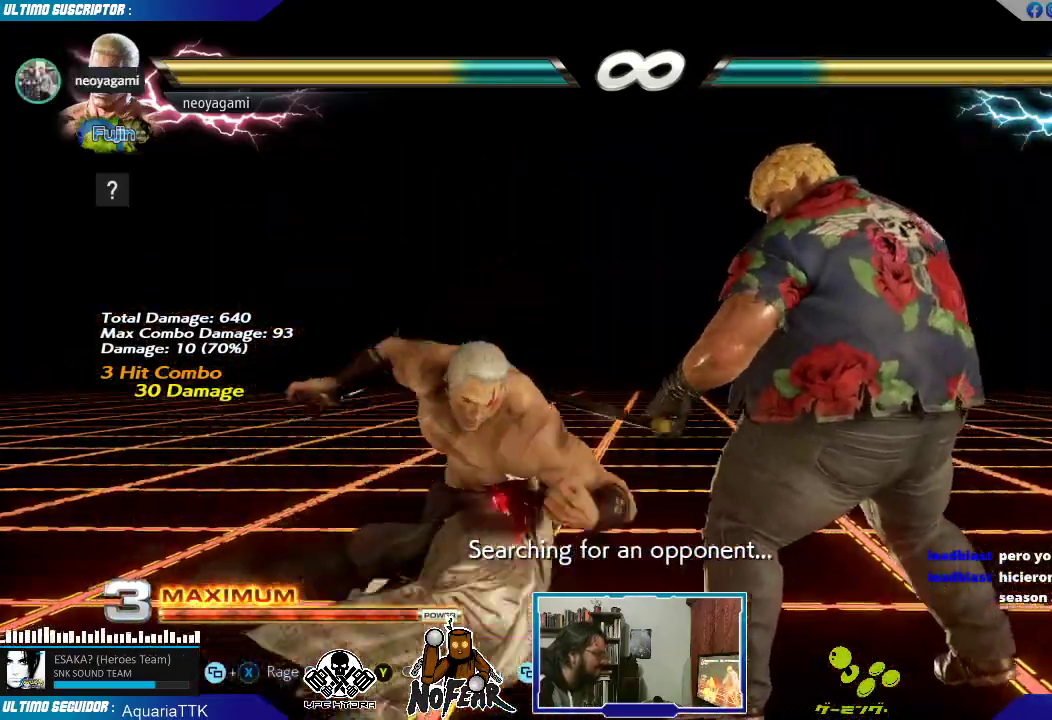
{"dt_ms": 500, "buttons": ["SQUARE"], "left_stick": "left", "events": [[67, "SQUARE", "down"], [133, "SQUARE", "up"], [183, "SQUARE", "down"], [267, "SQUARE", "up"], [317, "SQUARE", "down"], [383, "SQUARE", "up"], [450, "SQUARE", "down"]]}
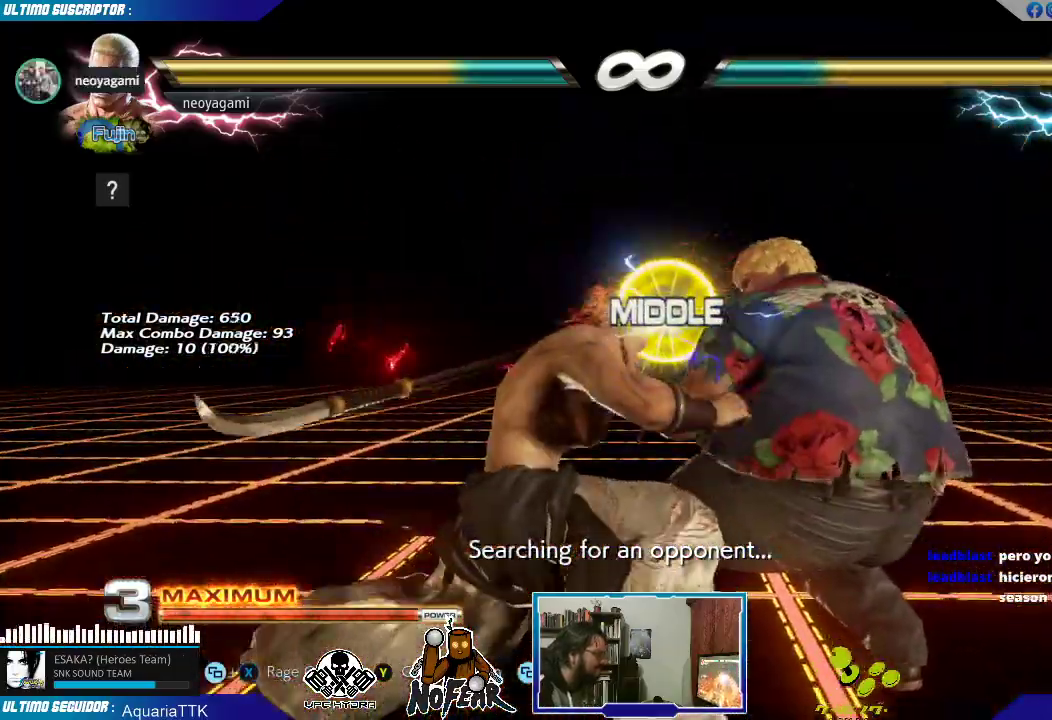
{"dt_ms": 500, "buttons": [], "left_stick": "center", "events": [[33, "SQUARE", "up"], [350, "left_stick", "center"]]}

==

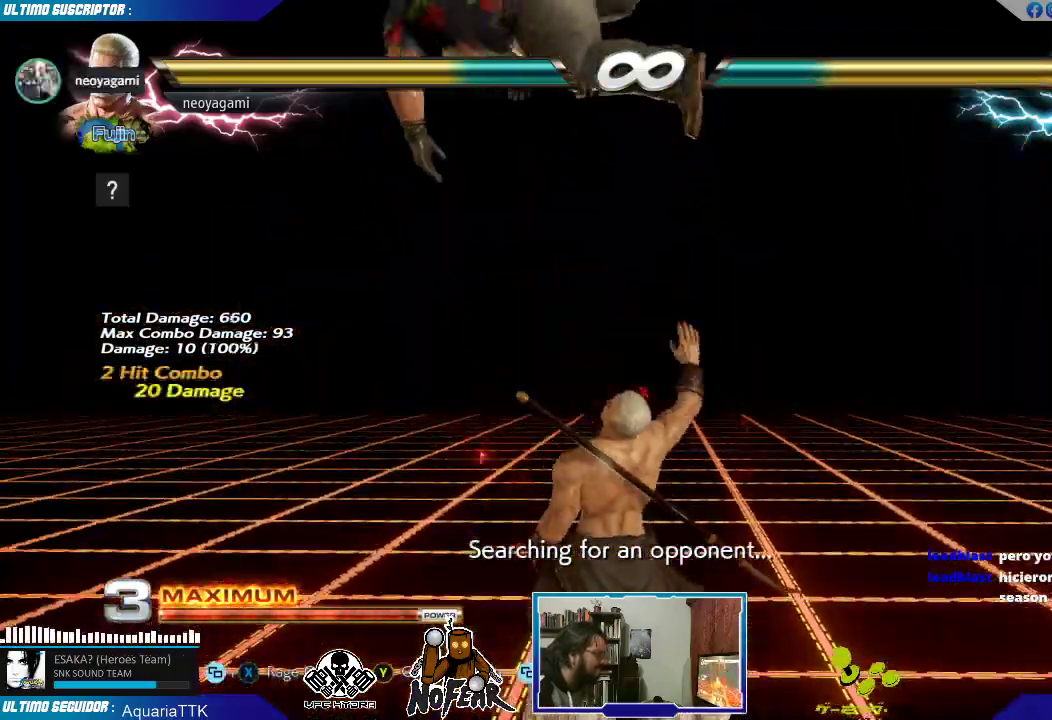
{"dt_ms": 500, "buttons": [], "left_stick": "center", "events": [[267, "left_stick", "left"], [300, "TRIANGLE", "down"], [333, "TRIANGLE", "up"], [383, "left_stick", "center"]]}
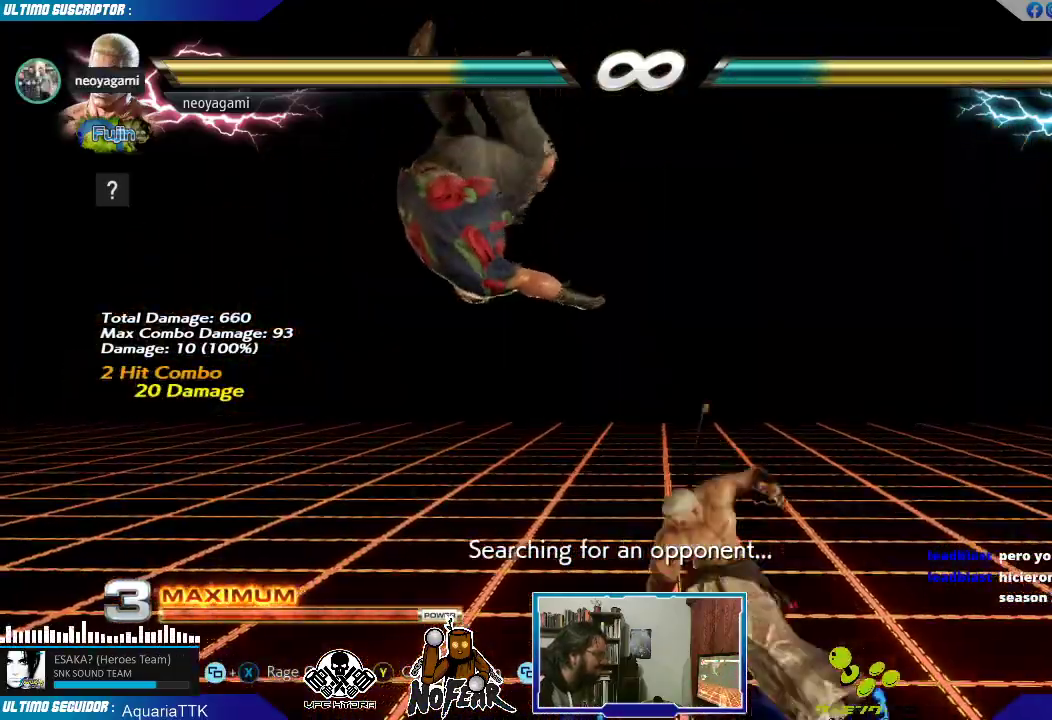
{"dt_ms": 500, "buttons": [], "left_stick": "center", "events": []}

...

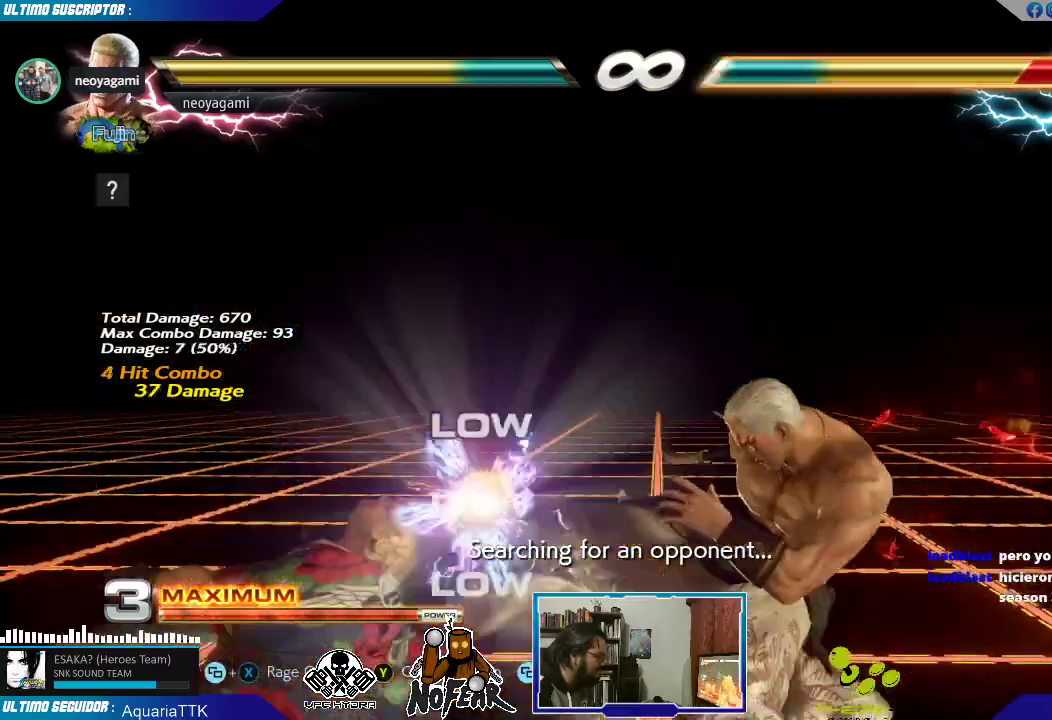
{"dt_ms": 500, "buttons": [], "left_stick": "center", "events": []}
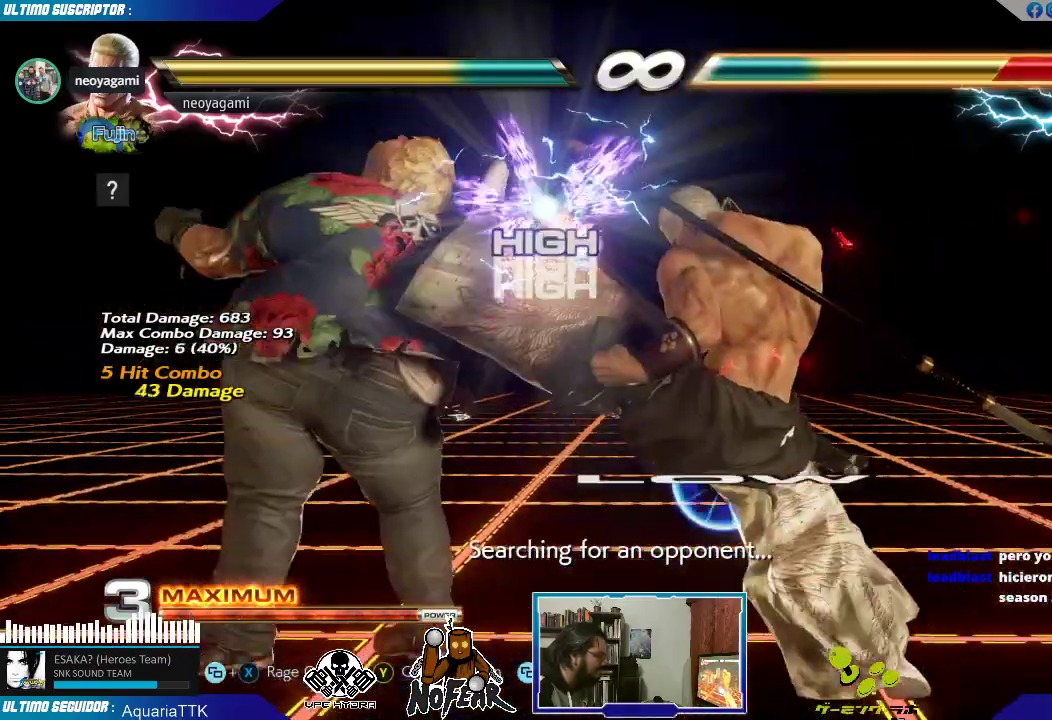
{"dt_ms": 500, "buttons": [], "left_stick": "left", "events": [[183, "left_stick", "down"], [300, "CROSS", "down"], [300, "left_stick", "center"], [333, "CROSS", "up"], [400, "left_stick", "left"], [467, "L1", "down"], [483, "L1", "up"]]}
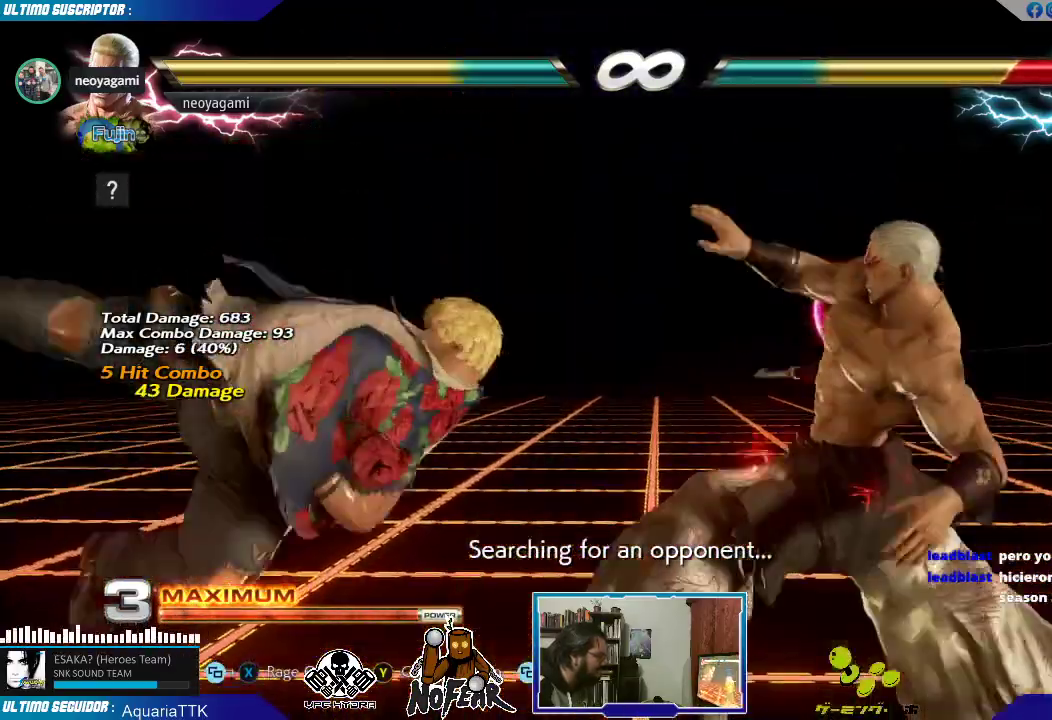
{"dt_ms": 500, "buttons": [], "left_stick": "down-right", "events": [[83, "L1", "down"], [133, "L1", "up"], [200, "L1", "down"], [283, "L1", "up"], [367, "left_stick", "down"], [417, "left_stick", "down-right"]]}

## What you have to do
The word to look for is "SQUARE"; copy out every line of the entries that holds it.

## Task solution
{"dt_ms": 500, "buttons": ["SQUARE"], "left_stick": "left", "events": [[67, "SQUARE", "down"], [133, "SQUARE", "up"], [183, "SQUARE", "down"], [267, "SQUARE", "up"], [317, "SQUARE", "down"], [383, "SQUARE", "up"], [450, "SQUARE", "down"]]}
{"dt_ms": 500, "buttons": [], "left_stick": "center", "events": [[33, "SQUARE", "up"], [350, "left_stick", "center"]]}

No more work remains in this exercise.